The Senate and House worked with similar bills that differed in details, and on Thursday the Senate amended its bill, SB 274, the Third Grade Success Act, into this one, along with HB 3293 dealing with dyslexia and dyscalculia; the amendment struck the House Grow Your Own West Virginia Pathway to Teaching Pilot Program from the bill.
Back in the House Saturday afternoon, they learned that the Senate also removed a requirement for students to be at grade level in math by third grade; a provision to allow counties to phase in early childhood classroom assistant teachers where they are most needed, with full implementation by 2026; for assistant teachers to exercise control of a class in a teacher’s absence; and an option to employ paraprofessionals in place of assistant teachers.
So the House amended those back in and bounced it back to the Senate, where senators questioned the value of those amendments. Negotiations continued through the day. At 11:02 p.m., the House took the bill back up, concurring with the Senate amendments and adding some of its own.
It wasn’t clear from the floor conversation if those House provisions remained in the bill, though they appeared to. At 11:33 p.m. the Senate received the House message and Senate Majority Leader said the bill reflected a significant compromise and the intent of the Third Grade Success act hadn’t been changed. The bill passed at 11:34 and it heads to the governor.
SB 187, the bill to criminalize school staff sexual contact with students, was saved from failure just three hours before the session ended. The House passed it on Friday but the Senate rejected the House amendments on Saturday. The House took it back up around 9 p.m. Saturday night.

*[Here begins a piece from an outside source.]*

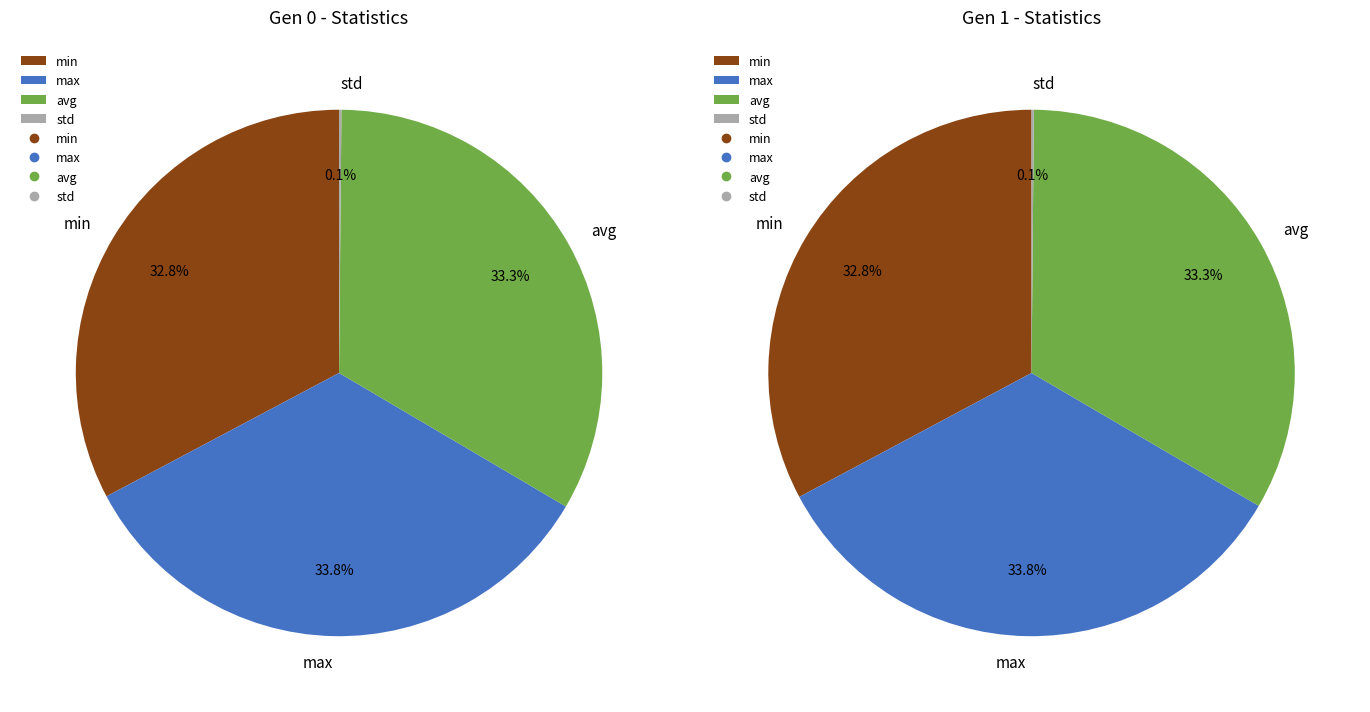

Between min and std, which is larger?

min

The bill creates a new felony for any public or private school teacher, principal, counselor, coach, other employee or volunteer to engage in sexual intercourse, sexual intrusion, or sexual contact with any student regardless of the student’s age. Student consent, or occurrence of the act off of school property or outside of a school function do not qualify as defenses.
The House on Friday passed an amended version that only applies to students ages 18-20, including in post-secondary schools. The Senate rejected that on Saturday and sent it back to the House.
On the House floor that night, Delegate Joey Garcia, D-Marion, said they had been looking at it more broadly to include college students, but the day was nearing its end.
“The thing about this bill is the immediate need to protect kids in that are in high schools. I think it’s important now to finish the job.” They can come back next year and do more.
Delegate Mark Zatzalo, R-Hancock, agreed, saying students can enter a wide variety of social settings and occupations after they turn 18, where the bill wouldn’t protect them. “High schools are definitely critical.”
Sen. Charles Clements, R-Wetzel, is lead sponsor and said in January that the county prosecutor there approached him about the bill because of two teachers who were involved in relationships with students. The students were over 18 so the prosecutor had no means to bring a case.
The House receded from its amendments and passed the bill at 9:14 p.m. It goes to the governor.